WHAT IS NEEDED:
Please write out each entry exactly as it appears.

WORKING DATA:
--------

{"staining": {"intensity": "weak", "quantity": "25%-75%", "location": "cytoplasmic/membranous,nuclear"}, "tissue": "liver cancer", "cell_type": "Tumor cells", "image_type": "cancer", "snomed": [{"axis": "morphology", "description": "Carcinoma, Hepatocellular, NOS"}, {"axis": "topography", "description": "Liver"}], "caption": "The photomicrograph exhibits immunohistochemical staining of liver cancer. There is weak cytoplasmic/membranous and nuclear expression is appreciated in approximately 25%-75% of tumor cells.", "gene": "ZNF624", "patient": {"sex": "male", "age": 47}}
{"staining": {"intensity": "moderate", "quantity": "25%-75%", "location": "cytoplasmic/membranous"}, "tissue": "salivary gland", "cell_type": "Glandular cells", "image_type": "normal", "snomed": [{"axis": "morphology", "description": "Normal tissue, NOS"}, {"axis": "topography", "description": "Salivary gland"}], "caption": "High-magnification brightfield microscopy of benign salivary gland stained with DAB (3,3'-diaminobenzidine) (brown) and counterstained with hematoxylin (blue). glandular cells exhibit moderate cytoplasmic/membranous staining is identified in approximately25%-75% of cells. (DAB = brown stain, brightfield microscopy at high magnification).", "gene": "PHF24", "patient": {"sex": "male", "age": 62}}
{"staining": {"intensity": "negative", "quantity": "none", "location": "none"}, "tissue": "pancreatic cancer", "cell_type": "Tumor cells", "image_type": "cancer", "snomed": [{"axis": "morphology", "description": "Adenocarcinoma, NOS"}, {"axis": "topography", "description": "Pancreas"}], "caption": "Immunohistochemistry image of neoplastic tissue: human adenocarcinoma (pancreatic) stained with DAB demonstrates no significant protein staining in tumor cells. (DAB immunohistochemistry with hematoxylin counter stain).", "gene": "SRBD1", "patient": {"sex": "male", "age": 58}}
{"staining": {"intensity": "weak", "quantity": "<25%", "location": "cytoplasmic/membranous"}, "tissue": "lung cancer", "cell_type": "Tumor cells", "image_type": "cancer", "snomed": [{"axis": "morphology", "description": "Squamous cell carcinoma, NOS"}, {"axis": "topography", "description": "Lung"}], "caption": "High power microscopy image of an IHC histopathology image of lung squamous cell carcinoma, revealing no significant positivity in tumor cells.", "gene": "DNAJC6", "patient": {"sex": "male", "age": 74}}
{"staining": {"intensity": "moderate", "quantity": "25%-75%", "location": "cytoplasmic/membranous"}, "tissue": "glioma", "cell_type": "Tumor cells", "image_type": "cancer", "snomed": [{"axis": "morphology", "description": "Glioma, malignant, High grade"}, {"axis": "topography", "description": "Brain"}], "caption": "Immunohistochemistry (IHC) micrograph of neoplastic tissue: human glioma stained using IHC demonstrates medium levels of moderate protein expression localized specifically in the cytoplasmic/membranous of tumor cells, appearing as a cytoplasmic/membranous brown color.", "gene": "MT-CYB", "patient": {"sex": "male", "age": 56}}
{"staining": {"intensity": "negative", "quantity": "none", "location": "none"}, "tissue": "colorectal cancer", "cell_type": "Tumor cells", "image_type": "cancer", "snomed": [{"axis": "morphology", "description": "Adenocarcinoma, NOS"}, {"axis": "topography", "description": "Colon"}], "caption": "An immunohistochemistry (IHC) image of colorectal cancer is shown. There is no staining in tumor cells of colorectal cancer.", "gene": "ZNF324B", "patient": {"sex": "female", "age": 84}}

--------

SOLUTION FOR THIS EXERCISE:
{"staining": {"intensity": "weak", "quantity": "25%-75%", "location": "cytoplasmic/membranous,nuclear"}, "tissue": "liver cancer", "cell_type": "Tumor cells", "image_type": "cancer", "snomed": [{"axis": "morphology", "description": "Carcinoma, Hepatocellular, NOS"}, {"axis": "topography", "description": "Liver"}], "caption": "The photomicrograph exhibits immunohistochemical staining of liver cancer. There is weak cytoplasmic/membranous and nuclear expression is appreciated in approximately 25%-75% of tumor cells.", "gene": "ZNF624", "patient": {"sex": "male", "age": 47}}
{"staining": {"intensity": "moderate", "quantity": "25%-75%", "location": "cytoplasmic/membranous"}, "tissue": "salivary gland", "cell_type": "Glandular cells", "image_type": "normal", "snomed": [{"axis": "morphology", "description": "Normal tissue, NOS"}, {"axis": "topography", "description": "Salivary gland"}], "caption": "High-magnification brightfield microscopy of benign salivary gland stained with DAB (3,3'-diaminobenzidine) (brown) and counterstained with hematoxylin (blue). glandular cells exhibit moderate cytoplasmic/membranous staining is identified in approximately25%-75% of cells. (DAB = brown stain, brightfield microscopy at high magnification).", "gene": "PHF24", "patient": {"sex": "male", "age": 62}}
{"staining": {"intensity": "negative", "quantity": "none", "location": "none"}, "tissue": "pancreatic cancer", "cell_type": "Tumor cells", "image_type": "cancer", "snomed": [{"axis": "morphology", "description": "Adenocarcinoma, NOS"}, {"axis": "topography", "description": "Pancreas"}], "caption": "Immunohistochemistry image of neoplastic tissue: human adenocarcinoma (pancreatic) stained with DAB demonstrates no significant protein staining in tumor cells. (DAB immunohistochemistry with hematoxylin counter stain).", "gene": "SRBD1", "patient": {"sex": "male", "age": 58}}
{"staining": {"intensity": "weak", "quantity": "<25%", "location": "cytoplasmic/membranous"}, "tissue": "lung cancer", "cell_type": "Tumor cells", "image_type": "cancer", "snomed": [{"axis": "morphology", "description": "Squamous cell carcinoma, NOS"}, {"axis": "topography", "description": "Lung"}], "caption": "High power microscopy image of an IHC histopathology image of lung squamous cell carcinoma, revealing no significant positivity in tumor cells.", "gene": "DNAJC6", "patient": {"sex": "male", "age": 74}}
{"staining": {"intensity": "moderate", "quantity": "25%-75%", "location": "cytoplasmic/membranous"}, "tissue": "glioma", "cell_type": "Tumor cells", "image_type": "cancer", "snomed": [{"axis": "morphology", "description": "Glioma, malignant, High grade"}, {"axis": "topography", "description": "Brain"}], "caption": "Immunohistochemistry (IHC) micrograph of neoplastic tissue: human glioma stained using IHC demonstrates medium levels of moderate protein expression localized specifically in the cytoplasmic/membranous of tumor cells, appearing as a cytoplasmic/membranous brown color.", "gene": "MT-CYB", "patient": {"sex": "male", "age": 56}}
{"staining": {"intensity": "negative", "quantity": "none", "location": "none"}, "tissue": "colorectal cancer", "cell_type": "Tumor cells", "image_type": "cancer", "snomed": [{"axis": "morphology", "description": "Adenocarcinoma, NOS"}, {"axis": "topography", "description": "Colon"}], "caption": "An immunohistochemistry (IHC) image of colorectal cancer is shown. There is no staining in tumor cells of colorectal cancer.", "gene": "ZNF324B", "patient": {"sex": "female", "age": 84}}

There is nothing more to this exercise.